## TASK REQUIREMENTS
Can you lay out every line of the data below as a Markdown table with the columns "No." and "Line", giving each line its row number and skipping blank lines?

Records from a collection:
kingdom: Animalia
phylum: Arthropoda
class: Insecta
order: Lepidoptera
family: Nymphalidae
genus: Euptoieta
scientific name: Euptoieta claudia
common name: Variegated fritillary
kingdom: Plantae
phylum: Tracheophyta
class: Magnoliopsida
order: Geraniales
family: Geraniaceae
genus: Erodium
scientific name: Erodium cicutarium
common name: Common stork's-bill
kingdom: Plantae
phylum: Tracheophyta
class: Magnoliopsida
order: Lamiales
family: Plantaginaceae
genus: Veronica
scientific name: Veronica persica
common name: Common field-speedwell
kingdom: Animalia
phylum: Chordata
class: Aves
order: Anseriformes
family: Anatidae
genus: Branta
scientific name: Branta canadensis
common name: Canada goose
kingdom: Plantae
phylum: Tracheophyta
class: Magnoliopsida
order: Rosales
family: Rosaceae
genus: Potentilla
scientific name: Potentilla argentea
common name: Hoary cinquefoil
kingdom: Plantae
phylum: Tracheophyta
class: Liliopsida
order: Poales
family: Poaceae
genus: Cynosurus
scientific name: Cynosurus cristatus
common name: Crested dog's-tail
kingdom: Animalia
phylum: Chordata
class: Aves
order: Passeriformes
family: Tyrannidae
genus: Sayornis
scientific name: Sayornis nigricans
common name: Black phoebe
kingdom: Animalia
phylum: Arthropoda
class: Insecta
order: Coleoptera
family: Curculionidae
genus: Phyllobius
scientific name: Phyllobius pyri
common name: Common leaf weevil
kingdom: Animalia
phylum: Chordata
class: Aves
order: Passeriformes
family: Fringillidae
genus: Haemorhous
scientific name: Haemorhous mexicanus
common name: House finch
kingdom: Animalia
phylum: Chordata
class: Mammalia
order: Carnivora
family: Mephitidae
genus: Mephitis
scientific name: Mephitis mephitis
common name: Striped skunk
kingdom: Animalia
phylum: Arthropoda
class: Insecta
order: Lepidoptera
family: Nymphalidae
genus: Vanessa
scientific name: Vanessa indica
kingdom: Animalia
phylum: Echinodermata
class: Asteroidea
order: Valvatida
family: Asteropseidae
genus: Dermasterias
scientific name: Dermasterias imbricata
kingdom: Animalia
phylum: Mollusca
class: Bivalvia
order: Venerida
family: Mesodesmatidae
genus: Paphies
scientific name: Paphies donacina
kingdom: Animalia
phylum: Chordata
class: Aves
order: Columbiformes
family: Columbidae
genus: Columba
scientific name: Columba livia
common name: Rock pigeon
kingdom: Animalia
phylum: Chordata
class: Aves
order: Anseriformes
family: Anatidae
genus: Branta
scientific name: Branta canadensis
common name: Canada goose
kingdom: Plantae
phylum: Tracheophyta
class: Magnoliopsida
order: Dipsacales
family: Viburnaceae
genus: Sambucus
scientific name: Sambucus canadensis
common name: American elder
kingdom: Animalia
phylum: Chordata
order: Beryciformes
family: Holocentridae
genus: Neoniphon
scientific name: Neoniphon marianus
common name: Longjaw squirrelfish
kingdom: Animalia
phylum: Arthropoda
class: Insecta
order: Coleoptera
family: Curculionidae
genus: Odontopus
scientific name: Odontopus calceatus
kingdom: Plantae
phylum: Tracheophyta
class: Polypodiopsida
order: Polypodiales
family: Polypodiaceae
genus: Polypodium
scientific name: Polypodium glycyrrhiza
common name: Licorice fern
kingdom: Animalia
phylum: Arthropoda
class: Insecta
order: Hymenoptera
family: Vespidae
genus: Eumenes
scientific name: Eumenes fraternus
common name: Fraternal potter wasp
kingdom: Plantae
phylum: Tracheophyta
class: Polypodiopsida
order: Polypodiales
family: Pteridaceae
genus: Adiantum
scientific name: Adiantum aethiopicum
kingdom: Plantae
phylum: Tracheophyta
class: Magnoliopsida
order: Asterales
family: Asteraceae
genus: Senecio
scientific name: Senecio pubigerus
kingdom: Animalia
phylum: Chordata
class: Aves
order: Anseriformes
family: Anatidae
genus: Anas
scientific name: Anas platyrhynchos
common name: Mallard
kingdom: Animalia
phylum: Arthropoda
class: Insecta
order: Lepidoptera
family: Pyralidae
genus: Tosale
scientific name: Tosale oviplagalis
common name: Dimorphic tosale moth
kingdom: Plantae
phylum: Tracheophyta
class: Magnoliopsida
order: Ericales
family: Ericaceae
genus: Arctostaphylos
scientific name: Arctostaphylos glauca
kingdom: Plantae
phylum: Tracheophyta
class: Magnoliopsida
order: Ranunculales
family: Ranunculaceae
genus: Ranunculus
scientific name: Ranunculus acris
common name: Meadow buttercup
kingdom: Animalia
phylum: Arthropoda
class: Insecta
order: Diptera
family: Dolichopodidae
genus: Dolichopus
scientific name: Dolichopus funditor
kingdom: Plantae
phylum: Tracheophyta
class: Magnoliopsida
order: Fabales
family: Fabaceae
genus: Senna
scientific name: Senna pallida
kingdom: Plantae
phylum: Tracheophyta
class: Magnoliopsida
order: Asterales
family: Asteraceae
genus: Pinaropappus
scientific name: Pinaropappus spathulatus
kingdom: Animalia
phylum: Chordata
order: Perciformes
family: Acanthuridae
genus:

## WRITTEN RESPONSE
| No. | Line |
|---|---|
| 1 | kingdom: Animalia |
| 2 | phylum: Arthropoda |
| 3 | class: Insecta |
| 4 | order: Lepidoptera |
| 5 | family: Nymphalidae |
| 6 | genus: Euptoieta |
| 7 | scientific name: Euptoieta claudia |
| 8 | common name: Variegated fritillary |
| 9 | kingdom: Plantae |
| 10 | phylum: Tracheophyta |
| 11 | class: Magnoliopsida |
| 12 | order: Geraniales |
| 13 | family: Geraniaceae |
| 14 | genus: Erodium |
| 15 | scientific name: Erodium cicutarium |
| 16 | common name: Common stork's-bill |
| 17 | kingdom: Plantae |
| 18 | phylum: Tracheophyta |
| 19 | class: Magnoliopsida |
| 20 | order: Lamiales |
| 21 | family: Plantaginaceae |
| 22 | genus: Veronica |
| 23 | scientific name: Veronica persica |
| 24 | common name: Common field-speedwell |
| 25 | kingdom: Animalia |
| 26 | phylum: Chordata |
| 27 | class: Aves |
| 28 | order: Anseriformes |
| 29 | family: Anatidae |
| 30 | genus: Branta |
| 31 | scientific name: Branta canadensis |
| 32 | common name: Canada goose |
| 33 | kingdom: Plantae |
| 34 | phylum: Tracheophyta |
| 35 | class: Magnoliopsida |
| 36 | order: Rosales |
| 37 | family: Rosaceae |
| 38 | genus: Potentilla |
| 39 | scientific name: Potentilla argentea |
| 40 | common name: Hoary cinquefoil |
| 41 | kingdom: Plantae |
| 42 | phylum: Tracheophyta |
| 43 | class: Liliopsida |
| 44 | order: Poales |
| 45 | family: Poaceae |
| 46 | genus: Cynosurus |
| 47 | scientific name: Cynosurus cristatus |
| 48 | common name: Crested dog's-tail |
| 49 | kingdom: Animalia |
| 50 | phylum: Chordata |
| 51 | class: Aves |
| 52 | order: Passeriformes |
| 53 | family: Tyrannidae |
| 54 | genus: Sayornis |
| 55 | scientific name: Sayornis nigricans |
| 56 | common name: Black phoebe |
| 57 | kingdom: Animalia |
| 58 | phylum: Arthropoda |
| 59 | class: Insecta |
| 60 | order: Coleoptera |
| 61 | family: Curculionidae |
| 62 | genus: Phyllobius |
| 63 | scientific name: Phyllobius pyri |
| 64 | common name: Common leaf weevil |
| 65 | kingdom: Animalia |
| 66 | phylum: Chordata |
| 67 | class: Aves |
| 68 | order: Passeriformes |
| 69 | family: Fringillidae |
| 70 | genus: Haemorhous |
| 71 | scientific name: Haemorhous mexicanus |
| 72 | common name: House finch |
| 73 | kingdom: Animalia |
| 74 | phylum: Chordata |
| 75 | class: Mammalia |
| 76 | order: Carnivora |
| 77 | family: Mephitidae |
| 78 | genus: Mephitis |
| 79 | scientific name: Mephitis mephitis |
| 80 | common name: Striped skunk |
| 81 | kingdom: Animalia |
| 82 | phylum: Arthropoda |
| 83 | class: Insecta |
| 84 | order: Lepidoptera |
| 85 | family: Nymphalidae |
| 86 | genus: Vanessa |
| 87 | scientific name: Vanessa indica |
| 88 | kingdom: Animalia |
| 89 | phylum: Echinodermata |
| 90 | class: Asteroidea |
| 91 | order: Valvatida |
| 92 | family: Asteropseidae |
| 93 | genus: Dermasterias |
| 94 | scientific name: Dermasterias imbricata |
| 95 | kingdom: Animalia |
| 96 | phylum: Mollusca |
| 97 | class: Bivalvia |
| 98 | order: Venerida |
| 99 | family: Mesodesmatidae |
| 100 | genus: Paphies |
| 101 | scientific name: Paphies donacina |
| 102 | kingdom: Animalia |
| 103 | phylum: Chordata |
| 104 | class: Aves |
| 105 | order: Columbiformes |
| 106 | family: Columbidae |
| 107 | genus: Columba |
| 108 | scientific name: Columba livia |
| 109 | common name: Rock pigeon |
| 110 | kingdom: Animalia |
| 111 | phylum: Chordata |
| 112 | class: Aves |
| 113 | order: Anseriformes |
| 114 | family: Anatidae |
| 115 | genus: Branta |
| 116 | scientific name: Branta canadensis |
| 117 | common name: Canada goose |
| 118 | kingdom: Plantae |
| 119 | phylum: Tracheophyta |
| 120 | class: Magnoliopsida |
| 121 | order: Dipsacales |
| 122 | family: Viburnaceae |
| 123 | genus: Sambucus |
| 124 | scientific name: Sambucus canadensis |
| 125 | common name: American elder |
| 126 | kingdom: Animalia |
| 127 | phylum: Chordata |
| 128 | order: Beryciformes |
| 129 | family: Holocentridae |
| 130 | genus: Neoniphon |
| 131 | scientific name: Neoniphon marianus |
| 132 | common name: Longjaw squirrelfish |
| 133 | kingdom: Animalia |
| 134 | phylum: Arthropoda |
| 135 | class: Insecta |
| 136 | order: Coleoptera |
| 137 | family: Curculionidae |
| 138 | genus: Odontopus |
| 139 | scientific name: Odontopus calceatus |
| 140 | kingdom: Plantae |
| 141 | phylum: Tracheophyta |
| 142 | class: Polypodiopsida |
| 143 | order: Polypodiales |
| 144 | family: Polypodiaceae |
| 145 | genus: Polypodium |
| 146 | scientific name: Polypodium glycyrrhiza |
| 147 | common name: Licorice fern |
| 148 | kingdom: Animalia |
| 149 | phylum: Arthropoda |
| 150 | class: Insecta |
| 151 | order: Hymenoptera |
| 152 | family: Vespidae |
| 153 | genus: Eumenes |
| 154 | scientific name: Eumenes fraternus |
| 155 | common name: Fraternal potter wasp |
| 156 | kingdom: Plantae |
| 157 | phylum: Tracheophyta |
| 158 | class: Polypodiopsida |
| 159 | order: Polypodiales |
| 160 | family: Pteridaceae |
| 161 | genus: Adiantum |
| 162 | scientific name: Adiantum aethiopicum |
| 163 | kingdom: Plantae |
| 164 | phylum: Tracheophyta |
| 165 | class: Magnoliopsida |
| 166 | order: Asterales |
| 167 | family: Asteraceae |
| 168 | genus: Senecio |
| 169 | scientific name: Senecio pubigerus |
| 170 | kingdom: Animalia |
| 171 | phylum: Chordata |
| 172 | class: Aves |
| 173 | order: Anseriformes |
| 174 | family: Anatidae |
| 175 | genus: Anas |
| 176 | scientific name: Anas platyrhynchos |
| 177 | common name: Mallard |
| 178 | kingdom: Animalia |
| 179 | phylum: Arthropoda |
| 180 | class: Insecta |
| 181 | order: Lepidoptera |
| 182 | family: Pyralidae |
| 183 | genus: Tosale |
| 184 | scientific name: Tosale oviplagalis |
| 185 | common name: Dimorphic tosale moth |
| 186 | kingdom: Plantae |
| 187 | phylum: Tracheophyta |
| 188 | class: Magnoliopsida |
| 189 | order: Ericales |
| 190 | family: Ericaceae |
| 191 | genus: Arctostaphylos |
| 192 | scientific name: Arctostaphylos glauca |
| 193 | kingdom: Plantae |
| 194 | phylum: Tracheophyta |
| 195 | class: Magnoliopsida |
| 196 | order: Ranunculales |
| 197 | family: Ranunculaceae |
| 198 | genus: Ranunculus |
| 199 | scientific name: Ranunculus acris |
| 200 | common name: Meadow buttercup |
| 201 | kingdom: Animalia |
| 202 | phylum: Arthropoda |
| 203 | class: Insecta |
| 204 | order: Diptera |
| 205 | family: Dolichopodidae |
| 206 | genus: Dolichopus |
| 207 | scientific name: Dolichopus funditor |
| 208 | kingdom: Plantae |
| 209 | phylum: Tracheophyta |
| 210 | class: Magnoliopsida |
| 211 | order: Fabales |
| 212 | family: Fabaceae |
| 213 | genus: Senna |
| 214 | scientific name: Senna pallida |
| 215 | kingdom: Plantae |
| 216 | phylum: Tracheophyta |
| 217 | class: Magnoliopsida |
| 218 | order: Asterales |
| 219 | family: Asteraceae |
| 220 | genus: Pinaropappus |
| 221 | scientific name: Pinaropappus spathulatus |
| 222 | kingdom: Animalia |
| 223 | phylum: Chordata |
| 224 | order: Perciformes |
| 225 | family: Acanthuridae |
| 226 | genus: |